– Слышите… это я, Володька… архитектор… вы слушаете?
– Да.
– Я пьяный.
В трубке опять икнули.
– Я пьяный… Слышите… но я трезвый. Вы меня понимаете? Тело пьяное, а голова трезвая. Так бывает. Понимаете?
– Понимаю.
– Я вам хочу сказать… Я разорву свой проект того вонючего заводика… Приду завтра на работу… возьму у нашего главного чертежи… мол, на доработку… и разорву. Прямо на глазах… Пусть что хотят делают. Хоть выгоняют… Вы верите?
– Верю.
– Потом… Даже если меня выгонят, я все равно буду бороться… за эту речку до конца… Верите?
– Да.
– А почему?
– Так надо…
– Да. Вы правы. Так надо… Я вам скажу… Чего уж там… Вряд ли когда мы встретимся… Да и теперь все равно… Я люблю эту женщину… Любу… Жену Геннадия Васильевича. Она прекрасный, благородный человек… Такие редко встречаются… Она даже не догадывается… Ей просто некогда… Она ухаживает за ним… Когда он потерял сына… Вот… Вы слушаете?
– Да.
– Вот… Я ее здорово люблю… Да… Мысли немного путаются. Так вот… Она как одержимая за ним ухаживает. Хотя не любит… Я уверен, что не любит… Из чувства долга. Она считает своим долгом… Она устала. Вы слушаете?
– Да.
– Это только вам я говорю, потому что больше никогда вас не увижу. Вот… Вы слушаете?
– Да.
– Потому что вы никто. Для меня вы не существуете. Я словно сам с собой говорю… Словно с совестью… Сидите где-то далеко-далеко в темной комнате… У вас темно в комнате?
– Да.
– Вот видите… Я так и знал. Ну вот и все, что я вам хотел сказать… Извините, что отнял время… Здесь в будке крыша протекает…
В трубке послышались частые гудки. Я немного послушал их, затем осторожно положил трубку на рычаг.
С полчаса я просидел в темной комнате, ожидая почему-то, что телефон зазвонит снова, но он не звонил. Не знаю почему, но мне хотелось, чтобы снова раздался звонок и чтобы на той стороне было ожидающее молчание…
Пришла Анна Васильевна, привела с собой Риса.
– Поговорили? А чего ж вы сидите в потемках? Там дождь начинается. Мальцу спать пора…
Рис заснул сразу, едва коснулся щекой подушки. Я подошел к окну и открыл его. Начинался тихий дождь. Он шелестел в иголках росшей у окна сосны, шуршал по крыше. За сосной чуть погромче звучала утрамбованная дорога, а за дорогой глухо ворчал, вздыхал потревоженный дождем уже заснувший лес. Зябко потянуло свежей, только что зародившейся, еще пронизанной дневным теплом и пылью сыростью…
Где-то под дождем мчится сквозь ночь электричка, унося людей, каждого со своими думами, страхом, счастьем, ненавистью, любовью… Сгусток мысли, пронизывающий отдавшуюся дождю, равнодушную к нам природу…
Несет свои темные воды маленькая речка, шуршат, склонив темные метелки, камыши, лепечет невнятно на том островке ветла.

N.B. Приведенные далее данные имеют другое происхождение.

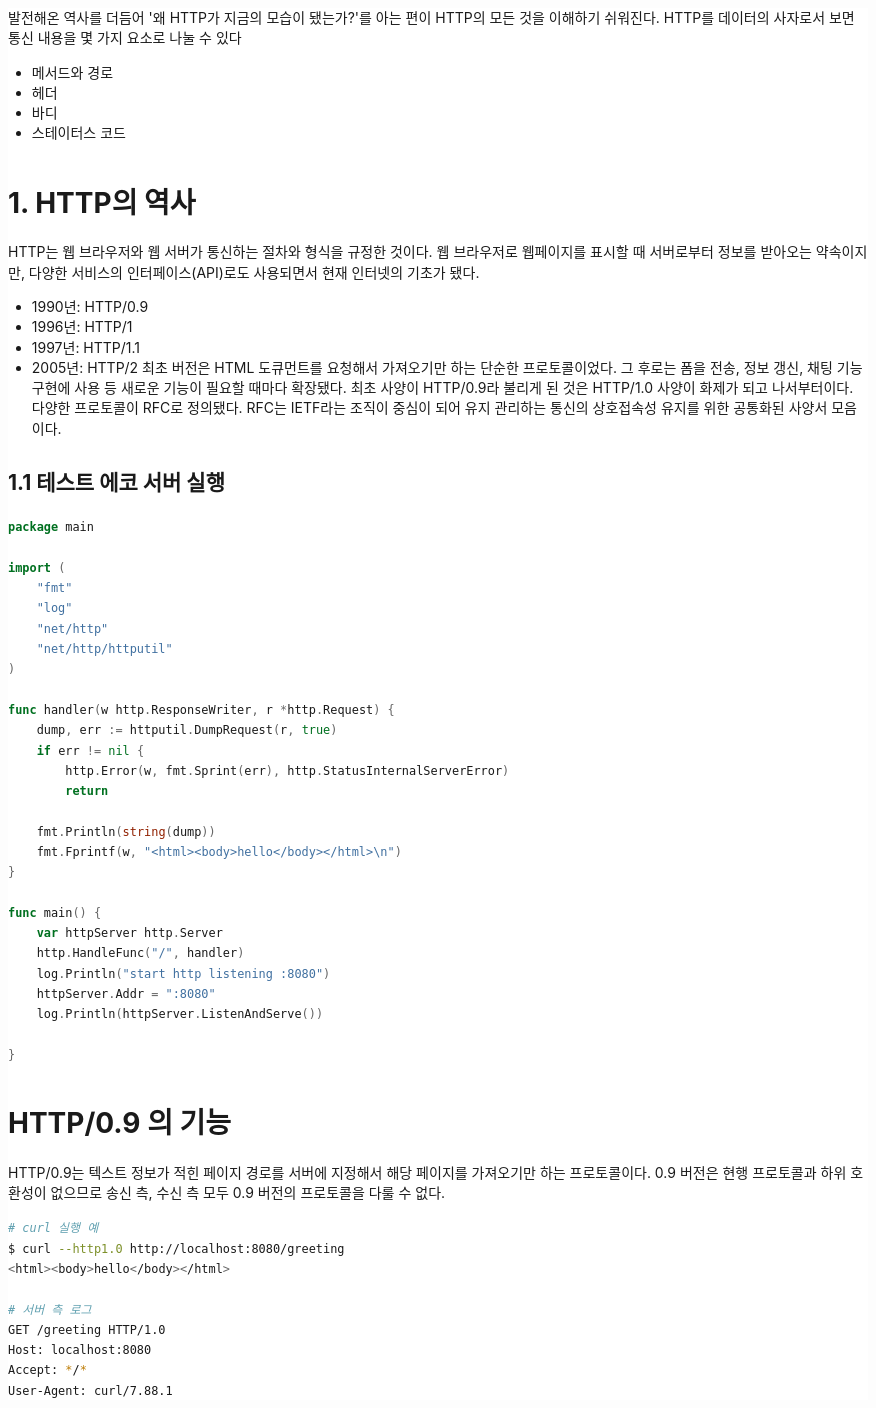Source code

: 발전해온 역사를 더듬어 '왜 HTTP가 지금의 모습이 됐는가?'를 아는 편이 HTTP의 모든 것을 이해하기 쉬워진다.
HTTP를 데이터의 사자로서 보면 통신 내용을 몇 가지 요소로 나눌 수 있다
- 메서드와 경로
- 헤더
- 바디
- 스테이터스 코드
# 1. HTTP의 역사
HTTP는 웹 브라우저와 웹 서버가 통신하는 절차와 형식을 규정한 것이다. 웹 브라우저로 웹페이지를 표시할 때 서버로부터 정보를 받아오는 약속이지만, 다양한 서비스의 인터페이스(API)로도 사용되면서 현재 인터넷의 기초가 됐다.
- 1990년: HTTP/0.9
- 1996년: HTTP/1
- 1997년: HTTP/1.1
- 2005년: HTTP/2
최초 버전은 HTML 도큐먼트를 요청해서 가져오기만 하는 단순한 프로토콜이었다. 그 후로는 폼을 전송, 정보 갱신, 채팅 기능 구현에 사용 등 새로운 기능이 필요할 때마다 확장됐다.
최초 사양이 HTTP/0.9라 불리게 된 것은 HTTP/1.0 사양이 화제가 되고 나서부터이다.
다양한 프로토콜이 RFC로 정의됐다. RFC는 IETF라는 조직이 중심이 되어 유지 관리하는 통신의 상호접속성 유지를 위한 공통화된 사양서 모음이다.
## 1.1 테스트 에코 서버 실행
```go
package main
  
import (
    "fmt"
    "log"
    "net/http"
    "net/http/httputil"
)
  
func handler(w http.ResponseWriter, r *http.Request) {
    dump, err := httputil.DumpRequest(r, true)
    if err != nil {
        http.Error(w, fmt.Sprint(err), http.StatusInternalServerError)
        return
    
    fmt.Println(string(dump))
    fmt.Fprintf(w, "<html><body>hello</body></html>\n")
}  

func main() {
    var httpServer http.Server
    http.HandleFunc("/", handler)
    log.Println("start http listening :8080")
    httpServer.Addr = ":8080"
    log.Println(httpServer.ListenAndServe())

}
```
# HTTP/0.9 의 기능
HTTP/0.9는 텍스트 정보가 적힌 페이지 경로를 서버에 지정해서 해당 페이지를 가져오기만 하는 프로토콜이다. 0.9 버전은 현행 프로토콜과 하위 호환성이 없으므로 송신 측, 수신 측 모두 0.9 버전의 프로토콜을 다룰 수 없다.
```bash
# curl 실행 예
$ curl --http1.0 http://localhost:8080/greeting
<html><body>hello</body></html>

# 서버 측 로그
GET /greeting HTTP/1.0
Host: localhost:8080
Accept: */*
User-Agent: curl/7.88.1
```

Еще, наверно, не поднялась трава на месте, где только что стояла палатка, сидели мы с Рисом, Люба… Как там сейчас неуютно…
В сенях скрипнула половица… Я резко обернулся на посторонний звук, но все было тихо. Посапывал во сне Рис, сильнее, настойчивее шумел за окном дождь…
Опять скрипнула половица… Не так, как скрипят по ночам рассохшиеся старые доски, а резко и тяжело, словно кто-то переступил с ноги на ногу…
За дверью кто-то был.
Мне вдруг стало, не знаю отчего, страшно. Я не закрылся на крючок, не повернул в замке ключ… Кто же это может быть?.. Что ему нужно?
Я шагнул к двери и рывком распахнул ее.
В темном коридоре стояла Анна Васильевна. В первый момент я не узнал ее. Даже в темноте было видно, что у нее черное лицо, тело все напряглось. Мне показалось, что у нее дрожат руки.
– Что случилось? Почему вы здесь стоите? – Вопрос получился резким, почти грубым.
Анна Васильевна молчала. Она как-то сразу сникла, стала жалкой. Мне сделалось стыдно.
– Что случилось, Анна Васильевна? – спросил я мягко и дотронулся до ее плеча.